WORK ORDER:
Please write out, exactly as given, every line of the entries below up to and including the line with "32: (322, 134, 0.78)".

Dataset entries
......

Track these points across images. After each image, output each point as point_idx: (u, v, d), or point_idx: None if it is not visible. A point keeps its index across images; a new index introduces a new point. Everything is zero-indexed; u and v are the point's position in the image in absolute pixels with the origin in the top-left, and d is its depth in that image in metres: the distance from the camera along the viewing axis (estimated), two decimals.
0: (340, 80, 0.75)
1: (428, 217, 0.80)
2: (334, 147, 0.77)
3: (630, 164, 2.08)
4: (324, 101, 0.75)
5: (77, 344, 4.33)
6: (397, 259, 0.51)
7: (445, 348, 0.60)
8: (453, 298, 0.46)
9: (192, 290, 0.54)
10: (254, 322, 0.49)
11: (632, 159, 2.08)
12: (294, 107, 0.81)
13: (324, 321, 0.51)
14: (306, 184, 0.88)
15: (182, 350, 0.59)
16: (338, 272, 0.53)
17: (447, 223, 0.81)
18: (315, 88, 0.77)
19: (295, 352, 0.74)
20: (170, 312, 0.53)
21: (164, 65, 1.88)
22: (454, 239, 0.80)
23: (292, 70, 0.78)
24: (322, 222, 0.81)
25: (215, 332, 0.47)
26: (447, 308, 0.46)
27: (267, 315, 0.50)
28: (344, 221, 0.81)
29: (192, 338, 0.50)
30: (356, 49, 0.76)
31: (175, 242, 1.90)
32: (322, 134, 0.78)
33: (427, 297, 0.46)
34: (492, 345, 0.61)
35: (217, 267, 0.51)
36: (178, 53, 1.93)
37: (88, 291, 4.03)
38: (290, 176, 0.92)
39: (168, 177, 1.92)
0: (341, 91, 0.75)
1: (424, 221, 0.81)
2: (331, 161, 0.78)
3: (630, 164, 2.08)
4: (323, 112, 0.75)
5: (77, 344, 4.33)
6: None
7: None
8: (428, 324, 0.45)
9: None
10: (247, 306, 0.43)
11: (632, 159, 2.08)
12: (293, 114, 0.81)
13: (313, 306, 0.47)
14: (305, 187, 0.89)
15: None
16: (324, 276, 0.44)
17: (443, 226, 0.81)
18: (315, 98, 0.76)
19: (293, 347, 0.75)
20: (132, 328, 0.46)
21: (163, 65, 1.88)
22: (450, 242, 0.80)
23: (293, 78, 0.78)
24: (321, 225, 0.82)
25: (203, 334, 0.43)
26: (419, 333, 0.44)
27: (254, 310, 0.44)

......

SOLUTION FOR THIS TASK:
Track these points across images. After each image, output each point as point_idx: (u, v, d), or point_idx: None if it is not visible. A point keeps its index across images; a new index introduces a new point. Everything is zero-indexed; u and v are the point's position in the image in absolute pixels with the origin in the top-left, and d is its depth in that image in metres: the distance from the camera along the viewing axis (estimated), two decimals.
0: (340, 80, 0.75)
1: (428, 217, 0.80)
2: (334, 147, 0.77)
3: (630, 164, 2.08)
4: (324, 101, 0.75)
5: (77, 344, 4.33)
6: (397, 259, 0.51)
7: (445, 348, 0.60)
8: (453, 298, 0.46)
9: (192, 290, 0.54)
10: (254, 322, 0.49)
11: (632, 159, 2.08)
12: (294, 107, 0.81)
13: (324, 321, 0.51)
14: (306, 184, 0.88)
15: (182, 350, 0.59)
16: (338, 272, 0.53)
17: (447, 223, 0.81)
18: (315, 88, 0.77)
19: (295, 352, 0.74)
20: (170, 312, 0.53)
21: (164, 65, 1.88)
22: (454, 239, 0.80)
23: (292, 70, 0.78)
24: (322, 222, 0.81)
25: (215, 332, 0.47)
26: (447, 308, 0.46)
27: (267, 315, 0.50)
28: (344, 221, 0.81)
29: (192, 338, 0.50)
30: (356, 49, 0.76)
31: (175, 242, 1.90)
32: (322, 134, 0.78)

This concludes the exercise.